How is A Naturopathic Doctor trained? 

A licensed naturopathic physician (N.M.D.) attends a four-year graduate-level naturopathic medical school and is educated in all of the same basic sciences as an M.D. The same premedical undergraduate coursework is required with a competitive application and admission process similar to conventional medical schools. In addition to a standard medical curriculum, the naturopathic physician is required to complete four years of training in clinical nutrition, acupuncture, physical medicine (manual manipulation of the joints), homeopathic medicine, botanical medicine, psychology, and counseling.  There is 2 full years of supervised clinical internship and optional 1,2 or 3 year residency programs.  A naturopathic physician takes rigorous professional board exams so that he or she may be licensed by a state or jurisdiction as a primary care general practice physician.

Can A Naturopath be my primary care provider?

As primary care providers, naturopathic physicians can do everything your primary care doctor can do…

  • standard medical diagnostic techniques such as extensive health history, physical examination, EKG’s, blood tests, radiology, and other standard laboratory procedures.
  • holistic interpretation in order to find the underlying cause of the disease process.
  • natural medicines and therapies as the first line of treatment, rational use of prescription drugs and surgery, and referrals to specialist when necessary.

What is the difference between Naturopathic Medicine (NMD) and conventional medicine (MD or DO) practices?

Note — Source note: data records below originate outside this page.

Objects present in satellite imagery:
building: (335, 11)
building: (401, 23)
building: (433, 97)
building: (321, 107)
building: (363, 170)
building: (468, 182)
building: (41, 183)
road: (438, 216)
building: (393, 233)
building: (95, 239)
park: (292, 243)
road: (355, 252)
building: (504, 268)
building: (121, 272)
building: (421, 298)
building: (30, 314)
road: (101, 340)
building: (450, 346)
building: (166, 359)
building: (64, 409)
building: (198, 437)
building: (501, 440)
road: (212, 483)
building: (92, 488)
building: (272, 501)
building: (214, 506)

Training of an NMD, MD, and DO is similar when it comes to science and medicine, but NMDs are required to learn additional naturopathic modalities.  Acupuncture, botanical medicine, homeopathy, hydrotherapy and nutrition are used before pharmaceutical drugs.  We prefer to only use drugs when absolutely necessary.  Basically NMD’s have a larger toolbox.

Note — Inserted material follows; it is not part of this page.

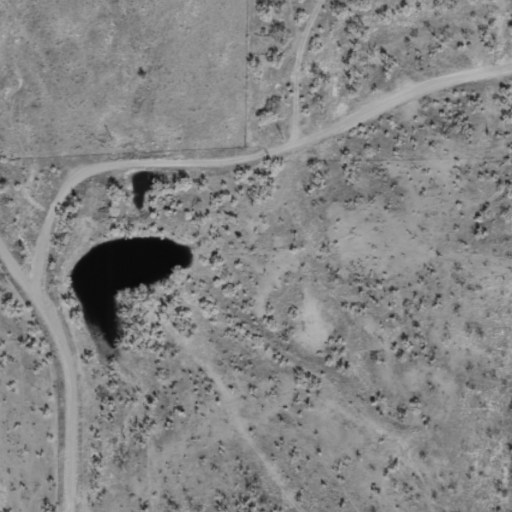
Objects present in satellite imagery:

For example… you think you have the flu, YUCK!  You’re trip to the NMD would feel different than the experience with your MD.  There is always time for same day appointments for sick patients.  Most family practice offices are scheduled months out, making it hard to be seen when you are actually SICK.   Once in the office, vital signs are taken by the medical assistant and the doctor comes in without much waiting time.  A thorough health history and physical exam is done.  This part of your visit will feel similar to your MD but you’ll spend double or triple the time with the NMD instead of the quick” in and out” appearance of most insurance MD’s.   Diagnostic and treatment plan options will be reviewed and you’ll have time to ask questions.   Diagnostics in this case would include bloodwork and/or a simple in-office flu test.  A typical treatment plan for the flu by the NMD would include a high dose vitamin IV to rehydrate and stimulate the immune system, injections of medications to help nausea, vomiting, body aches and fever.   An herbal anti-viral supplement would be sent home along with detailed home care instructions and a “pocket prescription” for flu medication to use if absolutely necessary.  Our patients find that 95% of the time the natural treatments are successful and the prescriptions aren’t necessary.   The MD would offer a prescription…and that’s all.

My insurance company tells me your services are not covered?

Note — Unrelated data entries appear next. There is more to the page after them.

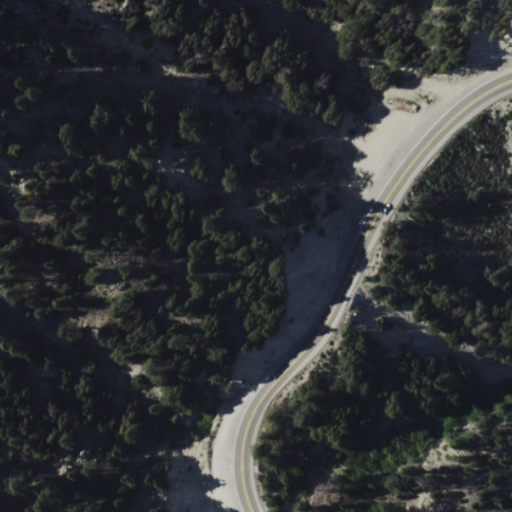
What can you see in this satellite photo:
road: (475, 100)
road: (384, 190)
road: (310, 335)
road: (237, 449)
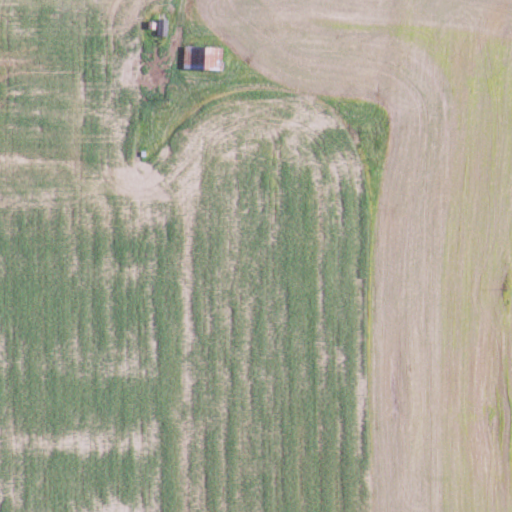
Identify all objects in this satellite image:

Insurance is in business by figuring out ways to NOT PAY.  BUT, it is technically illegal for insurance companies to discriminate against a licensed primary care provider (which NMD’s in AZ are) since the Affordable Care Act (“Obamacare”) took effect in Jan 2014.  We are not yet “in-network” with any insurance companies at this point but we are actively seeking that status.  The AZ Naturopathic Medical Association has been in aggressive communication with the AZ Insurance Commissioner because discrimination is still taking place.  Until we become in-network providers we urge patients to send in coded service summaries given at the end of the visit and seek re-imbursement for office visit charges.  Depending on your specific “out of network” provider coverage you will get reimbursed for a percentage of your visit directly from your insurance provider.  If you are DENIED this by your insurance company we like to see those letters, we sanitize all personal information and send the denials as “evidence” to our Association’s attorneys that are actively fighting this discrimination.  Many of our patients with good insurance are reimbursed for visits at our office without a problem.   We always code lab orders, radiology orders and prescriptions for medicine so they are covered by insurance without a problem.   Our office visit charge and any supplements purchased are usually the only out-of-pocket expense.  Patients are encouraged to use funds from Health Savings Accounts (HSA’s) for supplements and office visits.